Syaikh menutup pembicaraanya
itu dengan perkataanya: “Itu adalah hakekat orang-orang yang disebut
dengan al-Wahabiyah dan al-Mutadayinah, dan penisbatan mereka kepada
para pengikut madzhab-madzhab yang masyhur, kami rangkumkan dari apa
yang telah kami baca dalam kitab-kitab mereka, dan dari apa yang kami
amati dan kami klarifikasikan”, selesai.
Dan keluarnya Imam Muhammad bin
Abdul Wahhab serta munculnya beliau di Nejd bukanlah bentuk
pembangkangan terhadap Daulah Utsmaniyah, dengan beberapa argument:
Pertama:
Sesungguhnya Nejd tidak masuk dalam pemerintahan Daulah Utsmaniyah
ketika muncul dakwah Syekh Muhamad bin Abdul Wahab, tetapi
dipemerintahan oleh beberapa kabilah-kabilah, dan ia bukan pemerintahan
syar’iyah, bukan pula wilayah umum, setiap kampung di sana memliki amir
(pemimpin) yang tidak berkewajiban taat kepada seorang pun.
Di wilayah Huraimla’ ada amir, di wilayah Uyainah ada amir, di Jubailah ada amir, dan di Dir’iyah juga ada amir.
Dan hukum yang diterapkan juga bukan kitab dan sunnah, tetapi berhukum kepada adat istiadat dan lainya.

PERMINTAAN A ->
Tuliskan kembali tanpa perubahan baris-baris di dalam catatan, mulai dari baris yang memuat "g av naturtyper" sampai baris yang memuat "er å kunne skille mellom", termasuk kedua baris itu.

MASUKAN TUGAS ->

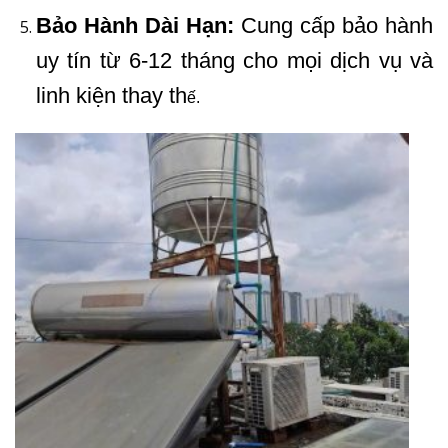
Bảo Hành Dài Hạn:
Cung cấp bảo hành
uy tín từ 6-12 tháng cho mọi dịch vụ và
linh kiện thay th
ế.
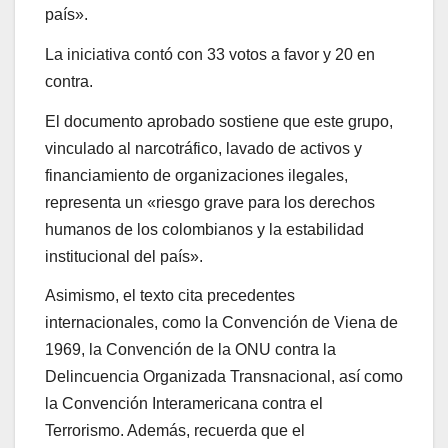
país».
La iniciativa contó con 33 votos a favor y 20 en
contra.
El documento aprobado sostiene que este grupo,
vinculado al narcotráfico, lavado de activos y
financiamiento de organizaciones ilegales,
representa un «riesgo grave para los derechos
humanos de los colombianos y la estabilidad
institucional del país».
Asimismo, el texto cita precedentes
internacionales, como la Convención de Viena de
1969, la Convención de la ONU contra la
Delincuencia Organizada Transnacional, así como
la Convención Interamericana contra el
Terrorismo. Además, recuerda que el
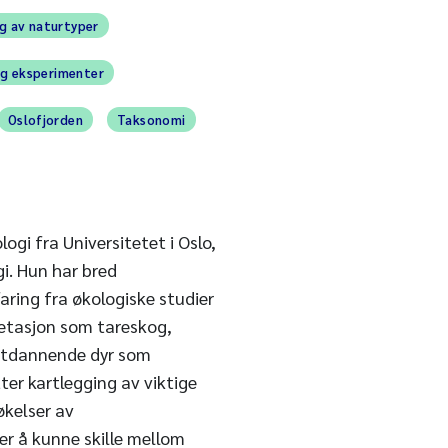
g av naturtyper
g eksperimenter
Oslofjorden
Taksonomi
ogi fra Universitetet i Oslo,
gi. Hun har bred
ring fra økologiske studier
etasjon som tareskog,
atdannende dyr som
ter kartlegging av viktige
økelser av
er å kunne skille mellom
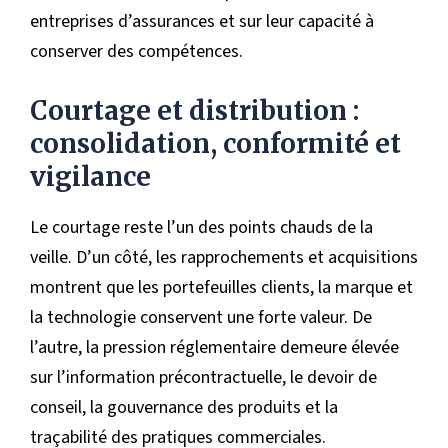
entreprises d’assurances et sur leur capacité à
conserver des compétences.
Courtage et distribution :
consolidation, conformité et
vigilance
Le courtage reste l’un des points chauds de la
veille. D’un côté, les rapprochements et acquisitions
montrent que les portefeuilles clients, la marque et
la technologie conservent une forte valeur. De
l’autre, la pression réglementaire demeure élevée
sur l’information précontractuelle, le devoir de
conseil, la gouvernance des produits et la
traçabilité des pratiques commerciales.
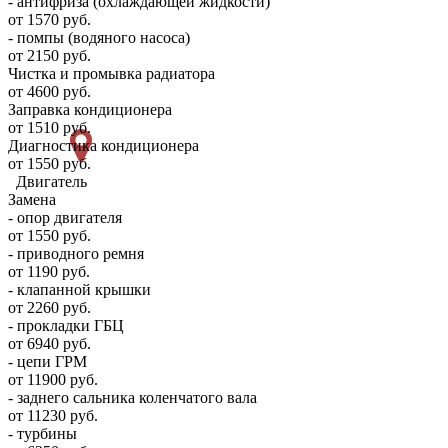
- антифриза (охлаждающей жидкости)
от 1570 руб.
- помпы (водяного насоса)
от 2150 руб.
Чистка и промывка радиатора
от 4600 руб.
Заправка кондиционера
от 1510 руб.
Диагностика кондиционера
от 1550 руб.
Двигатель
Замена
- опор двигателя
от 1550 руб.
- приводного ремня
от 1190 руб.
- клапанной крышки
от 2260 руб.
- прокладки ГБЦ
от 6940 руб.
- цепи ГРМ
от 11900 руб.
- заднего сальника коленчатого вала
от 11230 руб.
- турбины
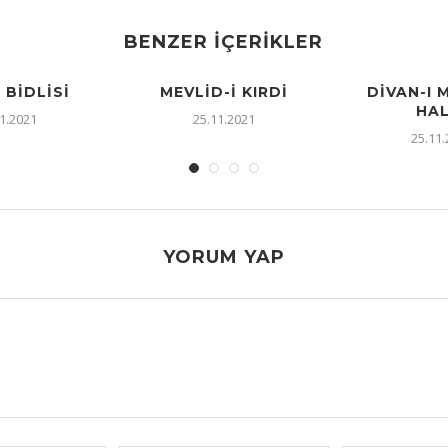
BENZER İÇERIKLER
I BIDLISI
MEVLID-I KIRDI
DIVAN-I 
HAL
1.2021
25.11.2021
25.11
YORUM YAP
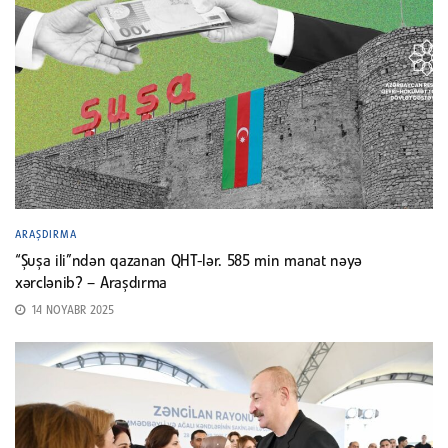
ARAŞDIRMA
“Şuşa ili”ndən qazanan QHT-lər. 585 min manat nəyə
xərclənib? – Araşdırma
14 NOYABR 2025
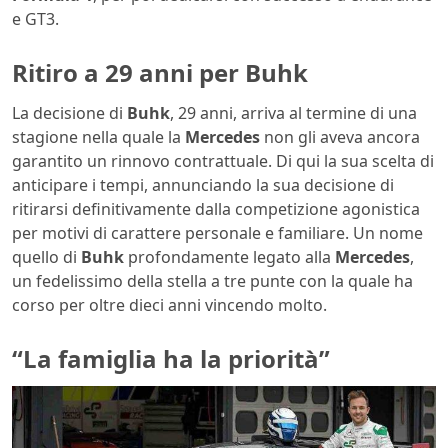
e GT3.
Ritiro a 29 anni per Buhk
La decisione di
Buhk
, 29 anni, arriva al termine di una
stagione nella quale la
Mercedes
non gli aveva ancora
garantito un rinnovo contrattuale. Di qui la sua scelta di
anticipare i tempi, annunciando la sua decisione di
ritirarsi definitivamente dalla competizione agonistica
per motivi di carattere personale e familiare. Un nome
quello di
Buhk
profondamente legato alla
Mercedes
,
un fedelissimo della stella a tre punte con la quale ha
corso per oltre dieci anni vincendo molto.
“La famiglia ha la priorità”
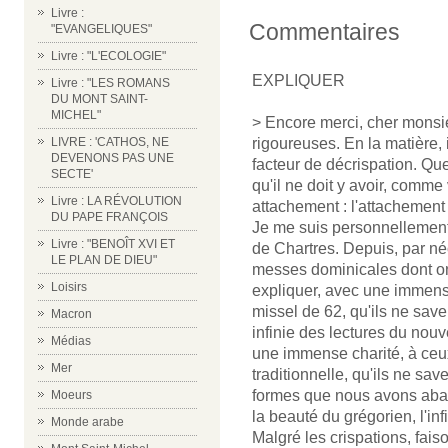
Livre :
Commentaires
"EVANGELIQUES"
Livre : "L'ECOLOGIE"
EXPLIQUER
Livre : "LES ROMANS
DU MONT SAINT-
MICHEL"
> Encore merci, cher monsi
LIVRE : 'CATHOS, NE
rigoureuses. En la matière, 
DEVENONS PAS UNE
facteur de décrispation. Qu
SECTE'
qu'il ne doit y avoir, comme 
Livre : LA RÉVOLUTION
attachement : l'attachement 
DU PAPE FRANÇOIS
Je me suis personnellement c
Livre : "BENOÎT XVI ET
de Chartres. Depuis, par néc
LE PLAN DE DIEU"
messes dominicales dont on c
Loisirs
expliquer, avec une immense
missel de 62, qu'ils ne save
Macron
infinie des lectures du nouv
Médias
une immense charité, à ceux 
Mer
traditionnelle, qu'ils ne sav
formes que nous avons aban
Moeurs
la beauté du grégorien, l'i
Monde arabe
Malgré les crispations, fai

PERMINTAAN B ->
Sambung teks tentang dakwah Muhammad bin Abdul Wahhab di Nejd mulai dari kalimat terakhirnya.

JAWABAN LATIHAN A ->
g av naturtyper
g eksperimenter
Oslofjorden
Taksonomi
ogi fra Universitetet i Oslo,
gi. Hun har bred
ring fra økologiske studier
etasjon som tareskog,
atdannende dyr som
ter kartlegging av viktige
økelser av
er å kunne skille mellom

JAWABAN LATIHAN B ->
Kedua: Jika
demikian, maka yang merebak di Nejd ketika itu dan juga di negeri-negeri
islam yang lain, baik yang berupa kesyirikan, menyembah kubur,
menyembelih dan nazar untuk kuburan, bergantung kepada selain Allah -subhanahu wa ta’ala-; seperti kepada pohon dan batu, berhukum dengan selain hukum Allah subhanahu wa ta’ala
– sebagaimana yang telah dipaparkan oleh Syekh Rosyid Ridho –
menjadikan orang yang membangkang terhadap Daulah Utsmaniyah ketika itu
bukan termasuk pemberontak ataupun agen, tetapi ia dikategorekan keluar
dari ketaatan kepada Daulah berdasarkan sabda Raulullah shallallahu ‘alaihi wa sallam saat melihat adanya kekufuran yang nyata (kufrun bawwah).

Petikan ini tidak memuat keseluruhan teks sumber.